Plastic: also in the city!

Leave the bundle. A sad sign of the time in the third millennium, storks will have no choice but to bring babies in plastic bags. © La Minute Sauvage

Not to mention the garbage that floods the cities! ” Photographing wildlife in an urban environment also means witnessing particularly delicate scenes: In Brussels, I observed a group of white storks coming to feed in a waste sorting plant in the middle of the city.remembers the photographer Thomas Jean in the company of 30millionsdamis.fr. After photographing several storks feeding, I saw this person arrive, hampered by a plastic bag stamped with the universal recycling logo. The handle of the bag surrounded his neck as well as one of his legs. However, she was still able to fly and move on the ground. “.

Despite his efforts, unfortunately, the photographer does not succeed in catching that poor stork to free it from this obstacle. He then came up with the idea of ​​immortalizing this scene to raise awareness among the general public. ” Is it enough to consider the problem of the plastic bag from the angle of its composition while using a “green” logo to solve the problem?asks T. Jean. This image alone answers the question: Our consumption and the use we make of the plastic bag unfortunately leads to real traps for wildlife. »

Plastic: a nuisance exacerbated by the health crisis

If it is now known and condemned, plastic pollution will continue to rise. On the question: The health crisis associated with Covid-19. The surgical masks to protect against the pandemic are themselves made of plastic fibers and contain mostly polypropylene, a thermoplastic used in the manufacture of bottle caps, which can be deadly to wildlife.

No need to teach the old monkey to make faces anymore … they will now be hidden behind a mask. © Mohd Rasfan

A Dutch study published in March 2021 in the journal “Animal Biology” warns against these disposable protections that are responsible for the death of many animals. Trapped in these abandoned objects, exhausted, some did not survive. Others succumbed after ingesting this waste, like a poor Magellanic penguin found dead on a beach in Brazil in the middle of a pandemic with a face mask in his stomach. A few pictures that have become infamous speak for themselves. In January 2021, photographer Mohd Rasfan immortalized macaques chewing the rubber bands from used masks on the heights of Kuala Lumpur, Malaysia.

Plastic: act fast!

This plague continues despite the easing of health restrictions.
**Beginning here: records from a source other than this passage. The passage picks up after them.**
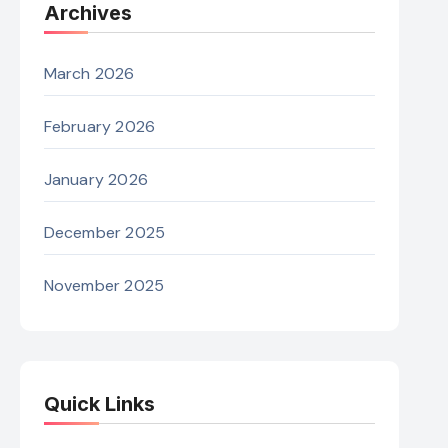
Archives
March 2026
February 2026
January 2026
December 2025
November 2025
Quick Links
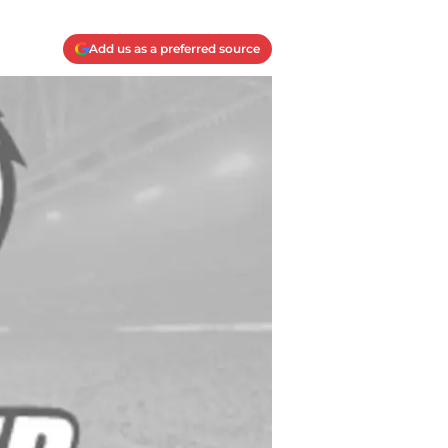
Add us as a preferred source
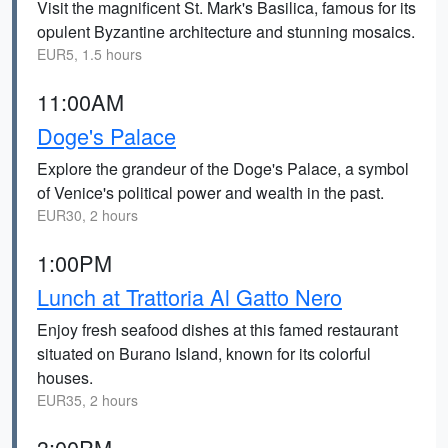
Visit the magnificent St. Mark's Basilica, famous for its
opulent Byzantine architecture and stunning mosaics.
EUR5, 1.5 hours
11:00AM
Doge's Palace
Explore the grandeur of the Doge's Palace, a symbol
of Venice's political power and wealth in the past.
EUR30, 2 hours
1:00PM
Lunch at Trattoria Al Gatto Nero
Enjoy fresh seafood dishes at this famed restaurant
situated on Burano Island, known for its colorful
houses.
EUR35, 2 hours
3:00PM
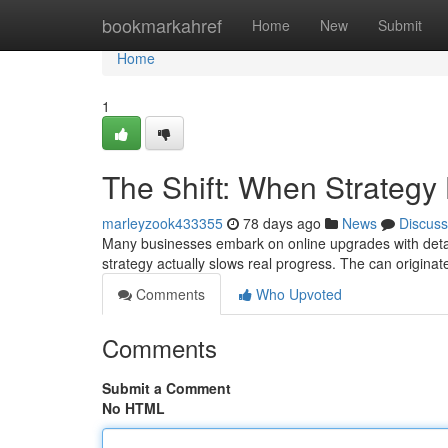
Home
bookmarkahref
Home
New
Submit
Home
1
The Shift: When Strateg
marleyzook433355
78 days ago
News
Discuss
Many businesses embark on online upgrades with detail
strategy actually slows real progress. The can origina
Comments
Who Upvoted
Comments
Submit a Comment
No HTML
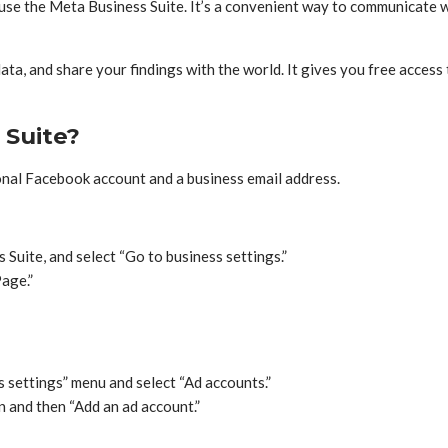
se the Meta Business Suite. It’s a convenient way to communicate w
ata, and share your findings with the world. It gives you free access
 Suite?
onal Facebook account and a business email address.
Suite, and select “Go to business settings.”
Page.”
s settings” menu and select “Ad accounts.”
n and then “Add an ad account.”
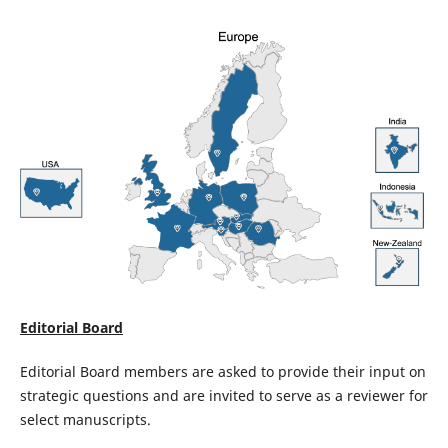
Editorial Board
Editorial Board members are asked to provide their input on
strategic questions and are invited to serve as a reviewer for
select manuscripts.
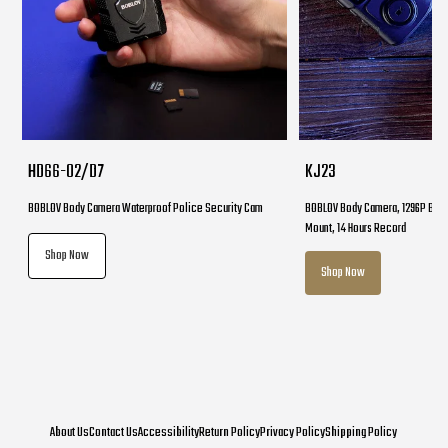
HD66-02/D7
KJ23
BOBLOV Body Camera Waterproof Police Security Cam
BOBLOV Body Camera, 1296P Body
Mount, 14 Hours Record
Shop Now
Shop Now
About Us
Contact Us
Accessibility
Return Policy
Privacy Policy
Shipping Policy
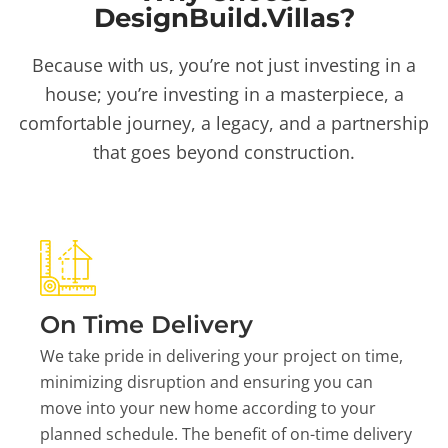
DesignBuild.Villas?
Because with us, you’re not just investing in a
house; you’re investing in a masterpiece, a
comfortable journey, a legacy, and a partnership
that goes beyond construction.
On Time Delivery
We take pride in delivering your project on time,
minimizing disruption and ensuring you can
move into your new home according to your
planned schedule. The benefit of on-time delivery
In early June 2022, photographer Frederic Tiller made an unfortunate discovery on the occasion of the Organic Nature Photography Festival in Cusset (03). As he observes Jackdaw’s nest in the city’s tall trees – where the species has become as common as the Rock Pigeon – he sees disposable surgical masks in the middle of the branches forming a nest in the cave of a plane tree. ” A sign that the species does not hesitate to test new materials, which is not without risk to their offspring “, Apologizes the wildlife photographer.

From now on, Jackdaw will have to consider the “cozy” nest literally … using paramedical plastic. © Frederic Tillier

It is up to all of us, citizens and “consumers” to choose environmentally responsible packaging. And states to adopt the necessary measures to reduce the flow of plastic at sea and on land.